Beigefügter Textauszug:
※ ※ ※
Parteienfinanzierung

Offener Brief: Transparenz-Organisationen fordern Parteispendendeckel im Koalitionsvertrag

Zum Start der Koalitionsverhandlungen haben wir heute gemeinsam mit abgeordnetenwatch.de und Transparency Deutschland in einem offenen Brief an Union und SPD entschiedene Schritte zum Schutz vor problematischer Einflussnahme gefordert. Vordringlich dabei: Eine Deckel für Parteispenden

von 13. März 2025

Hier der Brief an die Verhandlungsführer:innen von CDU/CSU und SPD im Wortlaut:

Offener Brief zum Start der Koalitionsverhandlungen - Wahlen vor Einflussnahme und Verzerrung schützen

Sehr geehrter Herr Merz, Herr Söder und Herr Klingbeil, sehr geehrte Frau Esken, sehr geehrter Herr Prof. Dr. Krings und sehr geehrter Herr Wiese,

wir wenden uns an Sie, weil wir uns als Organisationen der Zivilgesellschaft um die liberale Demokratie in Deutschland sorgen. Der vergangene Wahlkampf hat eine neue Dimension an fragwürdiger Einflussnahme durch ausländische Akteure und Superreiche offenbart. Die Zahl der Millionenspenden steigt immer rasanter an. 2021 sahen wir zum ersten Mal in diesem Jahrtausend eine Spende von über einer Million Euro. Seitdem gab es neun weitere, sieben davon seit Anfang 2024. Im Wahlkampf profitierte von diesen Spenden fast nur die extrem rechte AfD.
※ ※ ※
Vorliegende Einträge:

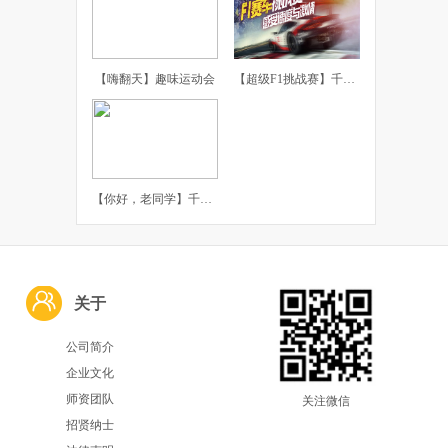
【嗨翻天】趣味运动会
【超级F1挑战赛】千橡团建体验课
【你好，老同学】千橡团建主题聚会
关于
公司简介
企业文化
师资团队
关注微信
招贤纳士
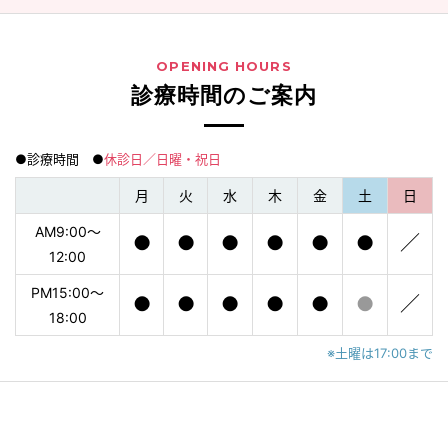
OPENING HOURS
診療時間のご案内
●診療時間 ●
休診日／日曜・祝日
月
火
水
木
金
土
日
AM9:00〜
●
●
●
●
●
●
／
12:00
PM15:00〜
●
●
●
●
●
●
／
18:00
※土曜は17:00まで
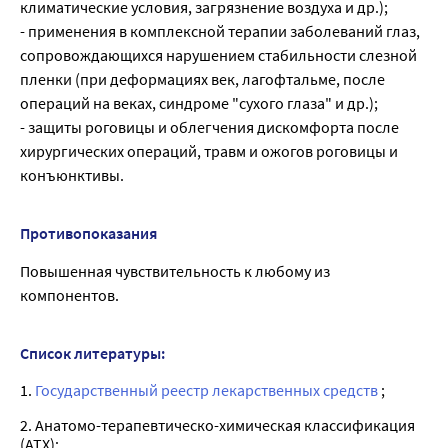
климатические условия, загрязнение воздуха и др.);
- применения в комплексной терапии заболеваний глаз,
сопровождающихся нарушением стабильности слезной
пленки (при деформациях век, лагофтальме, после
операций на веках, синдроме "сухого глаза" и др.);
- защиты роговицы и облегчения дискомфорта после
хирургических операций, травм и ожогов роговицы и
конъюнктивы.
Противопоказания
Повышенная чувствительность к любому из
компонентов.
Список литературы:
1.
Государственный реестр лекарственных средств
;
2. Анатомо-терапевтическо-химическая классификация
(ATX);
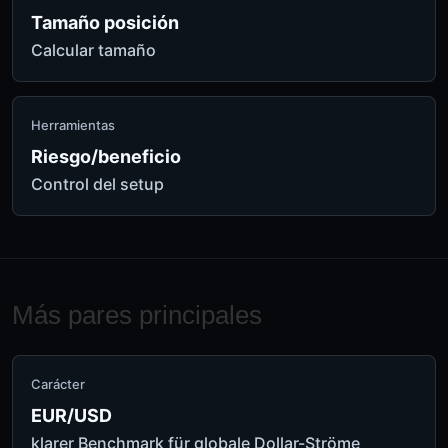
Tamaño posición
Calcular tamaño
Herramientas
Riesgo/beneficio
Control del setup
Más pares principales
Carácter
EUR/USD
klarer Benchmark für globale Dollar-Ströme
※ ※ ※
Fragen zum Material:
**A.** Stelle die Einträge von der Zeile mit „Tamaño posición“ bis zur letzten Zeile der Einträge als Markdown-Tabelle mit den Spalten „Nr.“ und „Eintrag“ dar. Leere Zeilen lässt du weg.
**B.** Setze den Text zur Parteienfinanzierung nach seinem letzten Satz fort.

Deine Antworten:
**A.**
| Nr. | Eintrag |
|---|---|
| 1 | Tamaño posición |
| 2 | Calcular tamaño |
| 3 | Herramientas |
| 4 | Riesgo/beneficio |
| 5 | Control del setup |
| 6 | Más pares principales |
| 7 | Carácter |
| 8 | EUR/USD |
| 9 | klarer Benchmark für globale Dollar-Ströme |

**B.**
Diese Entwicklungen besorgen uns, denn derart hohe Spenden sind ein Einfallstor für problematische Einflussnahme und verzerren den politischen Wettbewerb im Interesse einzelner Superreicher oder Unternehmen. Wohin diese Entwicklung führen kann, lässt sich derzeit in den USA beobachten. Dort haben die Spenden von Elon Musk in Höhe von 277 Millionen US-Dollar vermutlich dazu beigetragen, dass er sich einen Platz in der Regierung sichern konnte. 

Doch auch hier sind wir vor so einer Entwicklung nicht ausreichend geschützt. 19 von 27 EU-Staaten haben eine Obergrenze für Parteispenden und das zeigt Wirkung - nirgends in der EU fließen noch so hohe Spenden wie in Deutschland. Hierzulande fehlt eine solche Obergrenze, die besonders problematische Einflussnahme verhindert.

Wir fordern Sie daher auf, als eine vordringliche Maßnahme die Regeln für die Wahlkampf- und Parteienfinanzierung umfassend zu modernisieren und insbesondere einen Deckel für Zuwendungen an Parteien einzuführen. Die deutsche Demokratie ist von innen wie von außen stark unter Druck. Ein Parteispendendeckel ist ein einfaches und zugleich wirkungsvolles Mittel, um ihre Resilienz und Integrität zu stärken.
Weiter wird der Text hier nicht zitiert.